The Bank of Zambia, led by Governor Denny Kalyalya, will probably increase the policy rate by 1.5 percentage points to 14 percent on Tuesday, according to two out of three economists surveyed by Bloomberg. Ridle Markus at Barclays Africa Plc in Johannesburg predicted the rate will rise to 14.5 percent. Kalyalya is scheduled to announce the rate decision at a press conference that begins at 10 a.m. local time on Tuesday.
“Growth is slowing, weighed down by weaker copper prices and mine closures,” Razia Khan, head of Africa economic research at Standard Chartered Plc in London, said in an e-mailed note to clients. “But higher inflation and kwacha weakness will require some policy response.”
Zambia’s economy is facing one of its worst crises in years. Consumer prices rose 14.3 percent in October from a year ago, almost double the pace in September, triggered by power shortages and the kwacha’s 49 percent plunge against the dollar this year, the most of 155 currencies tracked by Bloomberg.
Policy makers in the southern African nation face the challenge of reining in inflation at a time when economic growth is slowing. Barclays is projecting growth of 3.4 percent this year, which would be the slowest pace in 17 years.
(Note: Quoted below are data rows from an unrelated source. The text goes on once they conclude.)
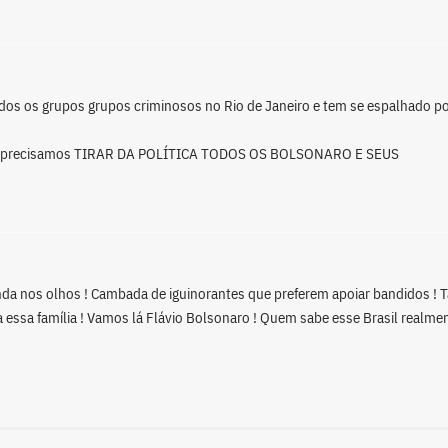
 os grupos grupos criminosos no Rio de Janeiro e tem se espalhado p
 precisamos TIRAR DA POLÍTICA TODOS OS BOLSONARO E SEUS
da nos olhos ! Cambada de iguinorantes que preferem apoiar bandidos ! T
 essa família ! Vamos lá Flávio Bolsonaro ! Quem sabe esse Brasil realme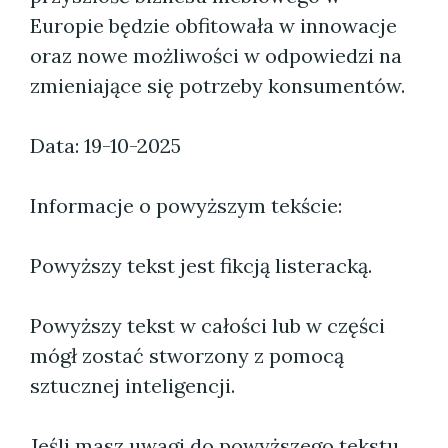
Europie będzie obfitowała w innowacje
oraz nowe możliwości w odpowiedzi na
zmieniające się potrzeby konsumentów.
Data: 19-10-2025
Informacje o powyższym tekście:
Powyższy tekst jest fikcją listeracką.
Powyższy tekst w całości lub w części
mógł zostać stworzony z pomocą
sztucznej inteligencji.
Jeśli masz uwagi do powyższego tekstu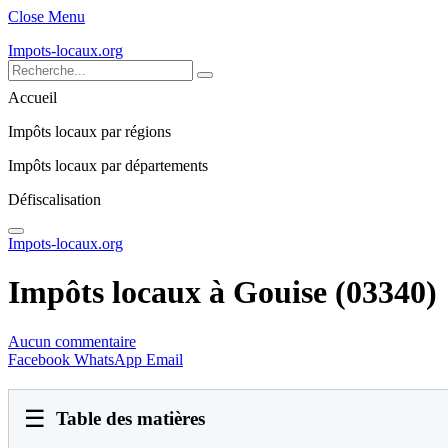
Close Menu
Impots-locaux.org
Accueil
Impôts locaux par régions
Impôts locaux par départements
Défiscalisation
Impots-locaux.org
Impôts locaux à Gouise (03340)
Aucun commentaire
Facebook
WhatsApp
Email
☰
Table des matières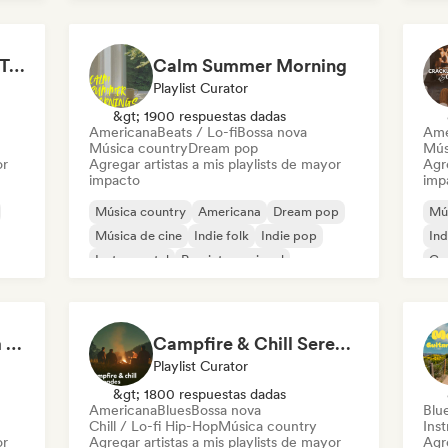
Hike and Fresh Air 🏞️ Trail-Ready Indie Folk & Acoustic
Calm Summer Morning
Playlist Curator
&gt; 1900 respuestas dadas
Americana
Beats / Lo-fi
Bossa nova
Ame
Música country
Dream pop
Músi
or
Agregar artistas a mis playlists de mayor
Agre
impacto
imp
Música country
Americana
Dream pop
Mú
Música de cine
Indie folk
Indie pop
Ind
Instrumental
Pop internacional
Ca
Acoustic vibes: Warm Melodies, Indie Folk & Singer-Songwriter 🏞️
Campfire & Chill Serenades 🔥 Indie Folk, Acoustic & Singer-Songwriter
Playlist Curator
&gt; 1800 respuestas dadas
Americana
Blues
Bossa nova
Blu
Chill / Lo-fi Hip-Hop
Música country
Ins
or
Agregar artistas a mis playlists de mayor
Agre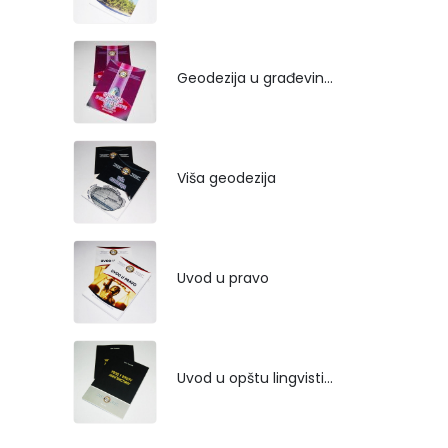
Geodezija u građevinarstvu
Viša geodezija
Uvod u pravo
Uvod u opštu lingvistiku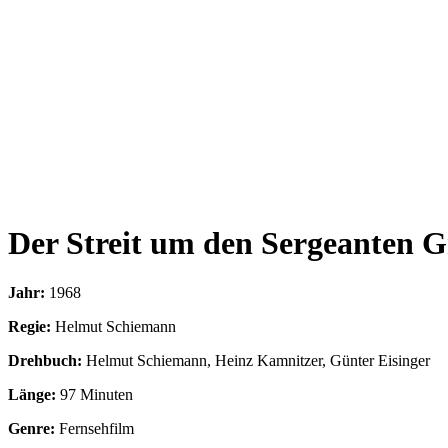
Der Streit um den Sergeanten G
Jahr:
1968
Regie:
Helmut Schiemann
Drehbuch:
Helmut Schiemann, Heinz Kamnitzer, Günter Eisinger
Länge:
97 Minuten
Genre:
Fernsehfilm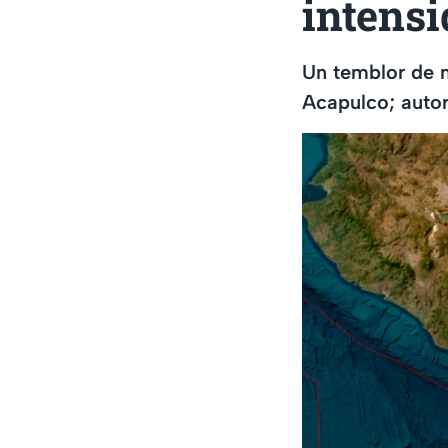
intens
Un temblor de m
Acapulco; autor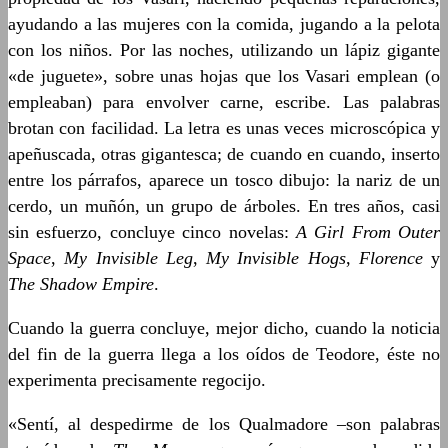
ayudando a las mujeres con la comida, jugando a la pelota
con los niños. Por las noches, utilizando un lápiz gigante
«de juguete», sobre unas hojas que los Vasari emplean (o
empleaban) para envolver carne, escribe. Las palabras
brotan con facilidad. La letra es unas veces microscópica y
apeñuscada, otras gigantesca; de cuando en cuando, inserto
entre los párrafos, aparece un tosco dibujo: la nariz de un
cerdo, un muñón, un grupo de árboles. En tres años, casi
sin esfuerzo, concluye cinco novelas:
A Girl From Outer
Space
,
My Invisible Leg
,
My Invisible Hogs
,
Florence
y
The Shadow Empire
.
Cuando la guerra concluye, mejor dicho, cuando la noticia
del fin de la guerra llega a los oídos de Teodore, éste no
experimenta precisamente regocijo.
«Sentí, al despedirme de los Qualmadore –son palabras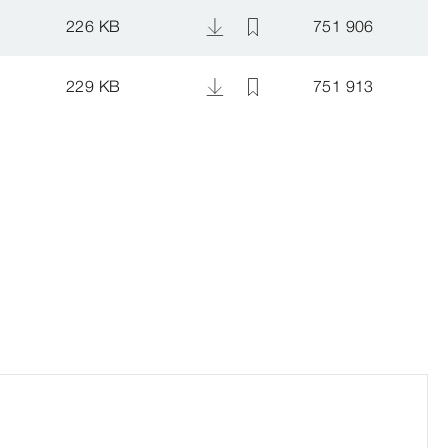
0
226 KB
751 906
0
229 KB
751 913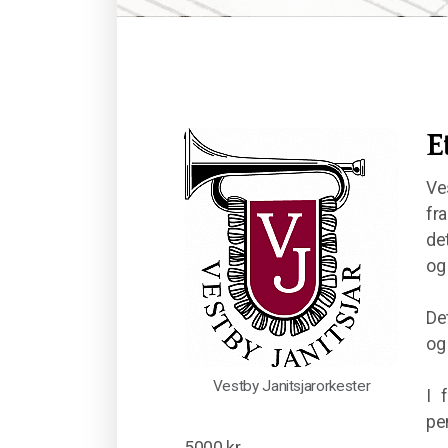
E
Ves
fr
de
og
De
og
Vestby Janitsjarorkester
I 
pe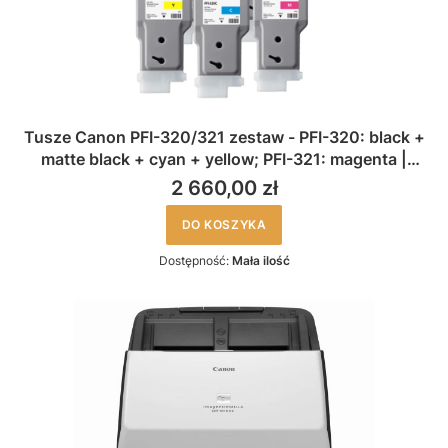
Tusze Canon PFI-320/321 zestaw - PFI-320: black +
matte black + cyan + yellow; PFI-321: magenta |
oryginalne
2 660,00 zł
DO KOSZYKA
Dostępność:
Mała ilość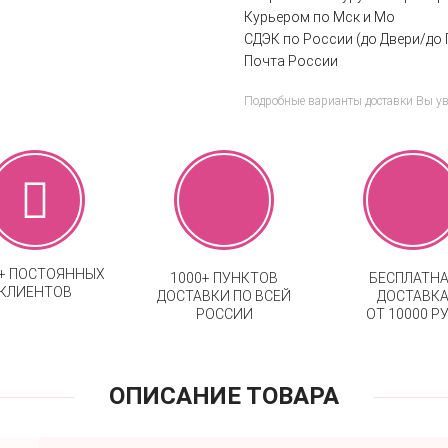
Курьером по Мск и Мо
СДЭК по России (до Двери/до 
Почта России
Подробные варианты доставки Вы у
0+ ПОСТОЯННЫХ
1000+ ПУНКТОВ
БЕСПЛАТН
КЛИЕНТОВ
ДОСТАВКИ ПО ВСЕЙ
ДОСТАВК
РОССИИ
ОТ 10000 РУ
ОПИСАНИЕ ТОВАРА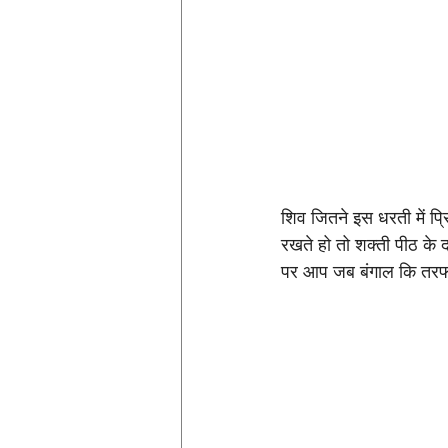
शिव जितने इस धरती में प्र
रखते हो तो शक्ती पीठ के 
पर आप जब बंगाल कि तरफ मु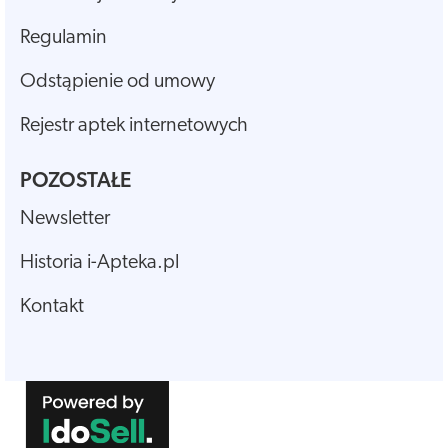
Regulamin
Odstąpienie od umowy
Rejestr aptek internetowych
POZOSTAŁE
Newsletter
Historia i-Apteka.pl
Kontakt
“A hike in the policy rate may have negative implications as investors may find it costly to borrow,” Brian Chintu, head of investments at Madison Asset Management in Lusaka, said in an e-mailed reply to questions. “This ultimately means even the individuals who would ideally borrow to construct their house or invest in a small poultry project will think twice before they approach the lending institutions.”
Chintu, whose forecast wasn’t part of the Bloomberg survey, is predicting the rate may be increased to about 15 percent or higher. The central bank last raised it 12 months ago by 50 basis points. Its biggest increase was 175 basis points in April 2014.
The kwacha fell less than 0.1 percent to 12.5761 against the dollar as of 4:25 p.m. in Lusaka on Monday. Yields on the dollar bond due July 2027 fell 9 basis points to 11.44 percent.